Q3: What customers value your domestic manufacturing and therefore buy from you on a regular basis?
A3: Neither company was prepared to quote specific customer names, for client confidentiality reasons. But we do know that they both have a substantial customer list of high profile retailers.
Q4: What other non-cost factors (such as quality, reliability, the “made in” label, etc) help you sell?
A4: Suuchi – “Transparency within our supply chain through the use of our PLM platform is a big selling point for our clients (see more about PLM in Question 5). Being in a similar time zone, speaking the same language, and quick response times have been valuable attributes to our clients. Then the quality, reliability, and “Made in USA” label are important as well. A lot of our clients come to us after having bad experiences with overseas production. Being woman-owned is also something that has helped differentiate us from the competition, while providing our clients with branding power.”

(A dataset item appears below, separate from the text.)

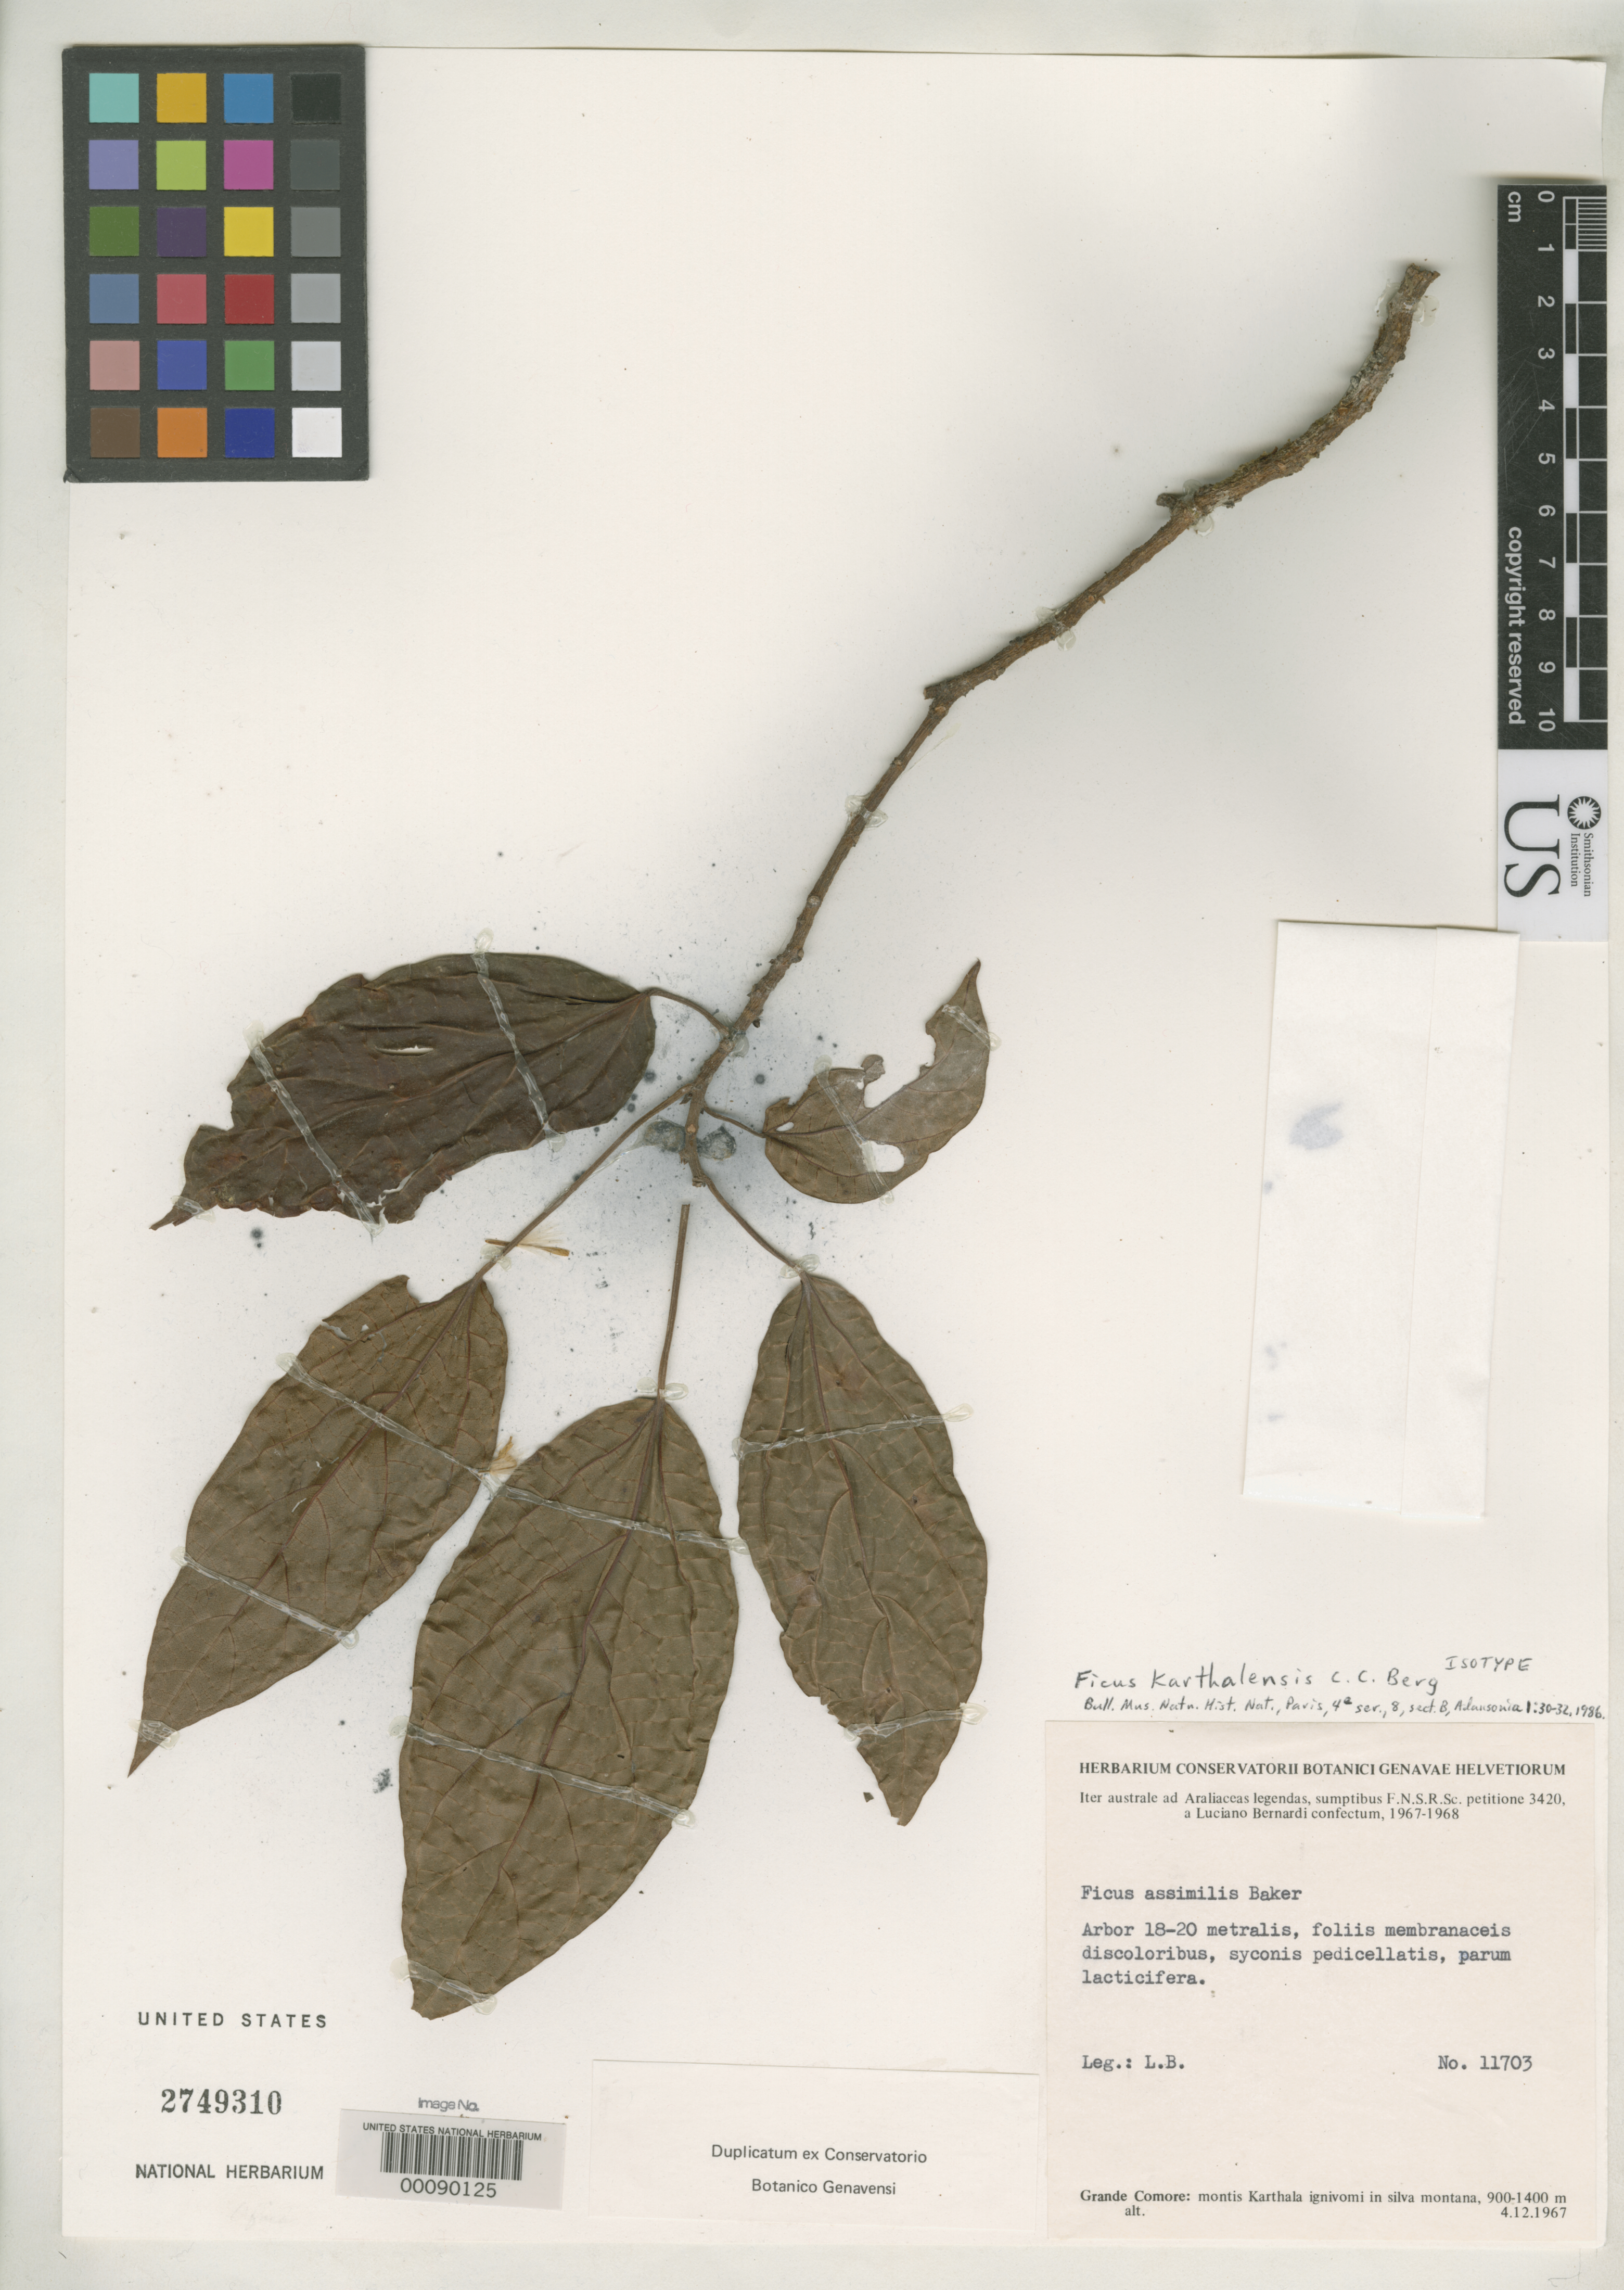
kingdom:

A4: Fashion-Enter – “Our quality is highly regarded. Our reliability is excellent because of our nimbleness. And, of course, there is a “Made in UK” advantage. But we rely on facts to persuade potential customers to use us, not on emotion. The facts are based on speed-to-market and the exit margin the customer achieves by sourcing in the UK.”
Q5: Do your PLM (product lifecycle management) systems give you any advantages over low cost suppliers?
A5: Suuchi –”Our PLM, the Suuchi Grid, provides our clients with a fully visible supply chain, which eliminates any guesswork on when your production is going to be completed. This allows our clients to strategically plan around each stage to ensure they have successful product launches. Our PLM is also a communication hub for clients, manufacturers and suppliers, which eliminates missed emails and speeds up response times. Product-related documents are stored on the Suuchi Cloud, which helps brands keep everything in one secure location. With the recent launch of our PLM app, clients are now able to track their projects on-the-go. All of these features provide Suuchi Inc with a major advantage over traditional apparel manufacturers.”
A5: Fashion-Enter – “They undoubtedly do. We have integrated PLM incorporating CAD and CAM for design and product development, cutting and work-inprogress control. Without this, we could not be nimble. We are happy to share this data transparently with our customers, if they want it.”
Q6: What do you think the potential is for domestic manufacturing in terms of: – Your growth? – The domestic industry growth as a % of the market?
A6: Suuchi – “With a 30% month-to-month growth rate, we have seen first-hand the potential for hyper-growth and we’re just getting started! As our process continues to evolve through automation and the Suuchi Grid, we are confident that Suuchi Inc will become the leading US-based apparel manufacturer in the coming years.”
A6: Fashion-Enter – “We are currently investing in enlarging our production capacity, with an extension to our factory which will open in April 2019. But the problem of manufacturing growth in London is getting the sewing machinists. The problem is the churn of sewers who cannot work to our levels of speed, accuracy and efficiency. It is not a constraint. It just makes growth slower. Training stitchers is always a priority for us.”